Di Tanna Gian Luca, Chen Shuxian, Bychenkova Anna, Wirtz Heidi S, Burrows Karen L, Globe Gary
The George Institute for Global Health, Sydney, Australia.
The Comparative Health Outcomes, Policy and Economics (CHOICE) Institute, University of Washington, Seattle, WA, USA.
Pharmacoecon Open. 2020 Sep;4(3):397-401. doi: 10.1007/s41669-019-00173-y.

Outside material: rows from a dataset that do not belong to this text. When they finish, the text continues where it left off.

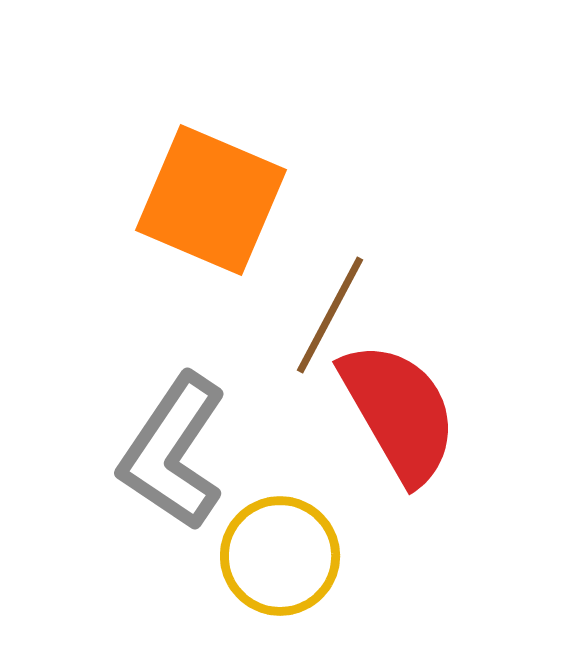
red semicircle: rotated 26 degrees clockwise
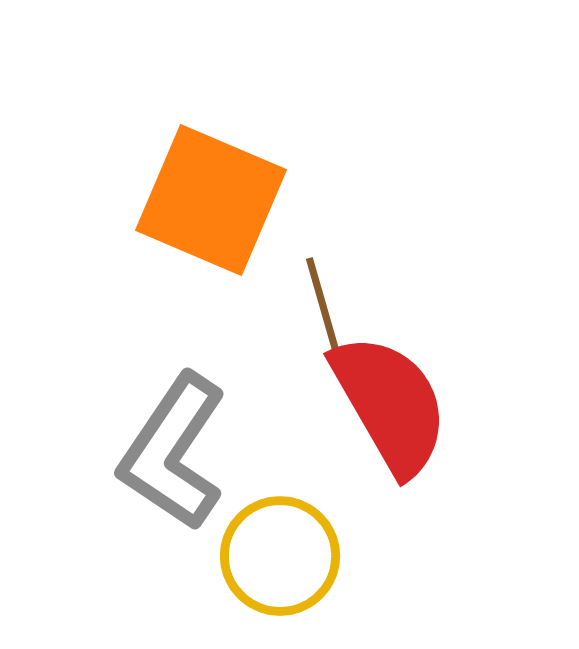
brown line: moved 3 px left, 5 px down; rotated 44 degrees counterclockwise
red semicircle: moved 9 px left, 8 px up
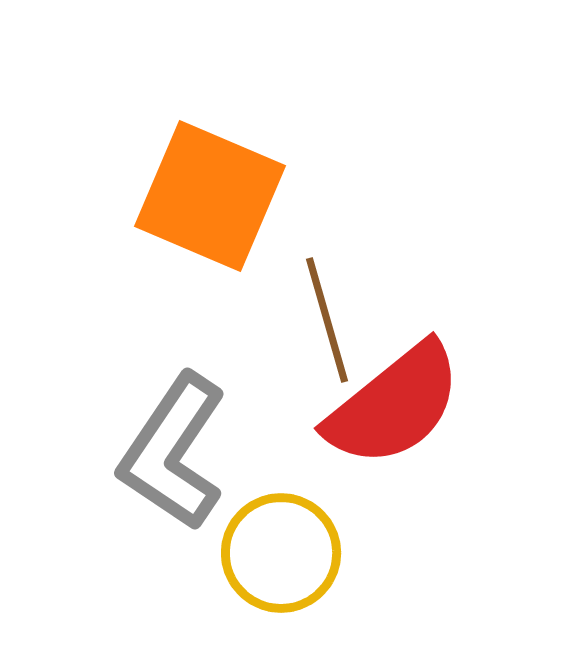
orange square: moved 1 px left, 4 px up
red semicircle: moved 4 px right, 1 px down; rotated 81 degrees clockwise
yellow circle: moved 1 px right, 3 px up
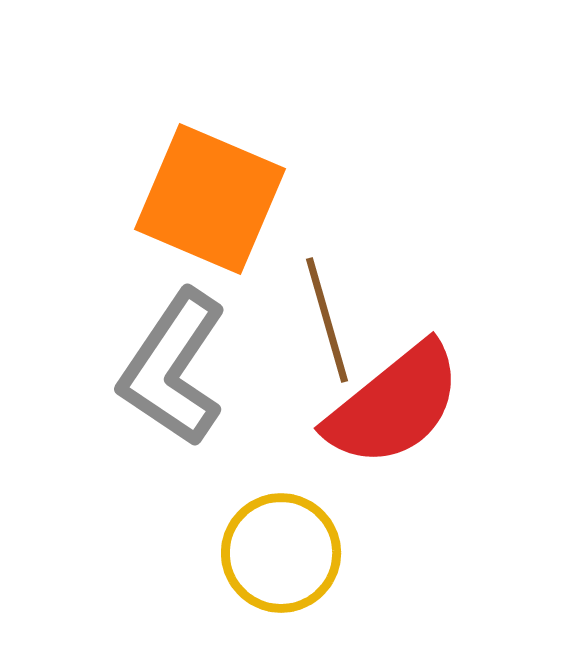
orange square: moved 3 px down
gray L-shape: moved 84 px up
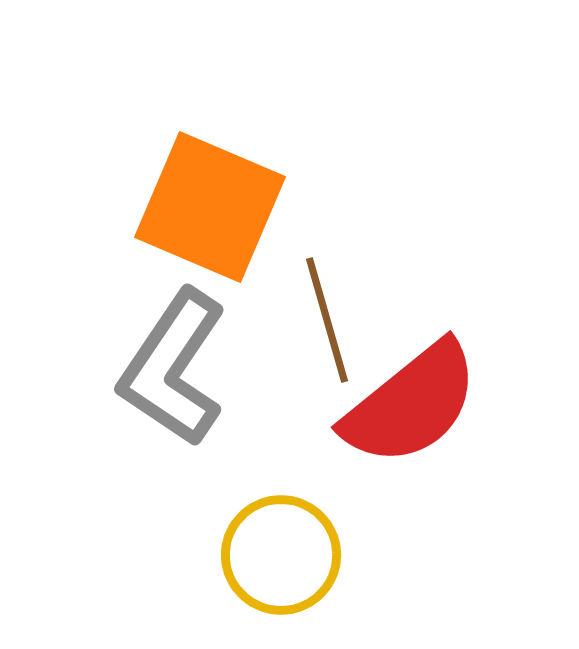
orange square: moved 8 px down
red semicircle: moved 17 px right, 1 px up
yellow circle: moved 2 px down
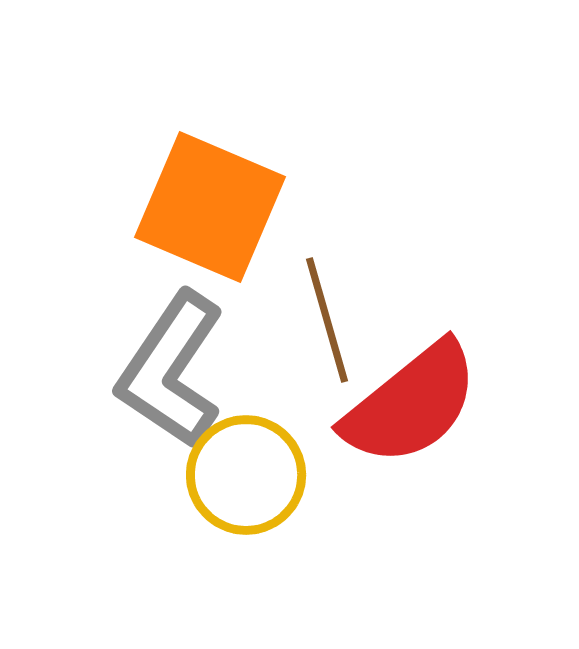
gray L-shape: moved 2 px left, 2 px down
yellow circle: moved 35 px left, 80 px up
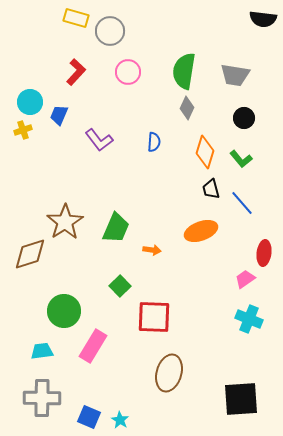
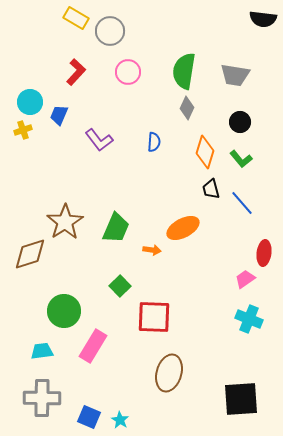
yellow rectangle: rotated 15 degrees clockwise
black circle: moved 4 px left, 4 px down
orange ellipse: moved 18 px left, 3 px up; rotated 8 degrees counterclockwise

Various decision analytic models exist for evaluating the cost-effectiveness of pharmacological interventions for heart failure (HF). Despite this, studies that explore drivers influencing these modeling approaches remain scarce. Through a systematic review of the literature, the present study sought to identify model drivers that emerge from economic evaluations of HF pharmacological interventions. Among the 72 cost effectiveness papers evaluating HF drug interventions, the most frequently identified, top 5 ranked model drivers impacting the incremental cost-effectiveness ratio (ICER) were cost of treatment and utility, identified in 10% of studies, respectively. Other drivers that emerged as top 5 ranked drivers in > 5% of studies included treatment effect on mortality (or cardiovascular mortality), duration of treatment, and baseline cardiovascular mortality. Model drivers reported at the top of tornado diagrams were treatment effect on mortality or on cardiovascular mortality. Collectively, these observations highlight the key importance of treatment effect in driving cost-effectiveness models for HF.
存在多种用于评估心力衰竭(HF)药物干预成本效益的决策分析模型。尽管如此,探索影响这些建模方法的驱动因素的研究仍然很少。通过对文献的系统回顾,本研究旨在确定HF药物干预经济评估中出现的模型驱动因素。在72篇评估HF药物干预成本效益的论文中,最常被确定的、排名前5的影响增量成本效益比(ICER)的模型驱动因素分别是治疗成本和效用,在10%的研究中被确定。在超过5%的研究中成为排名前5的驱动因素的其他驱动因素包括对死亡率(或心血管死亡率)的治疗效果、治疗持续时间和基线心血管死亡率。在龙卷风图顶部报告的模型驱动因素是对死亡率或心血管死亡率的治疗效果。总体而言,这些观察结果突出了治疗效果在推动HF成本效益模型方面的关键重要性。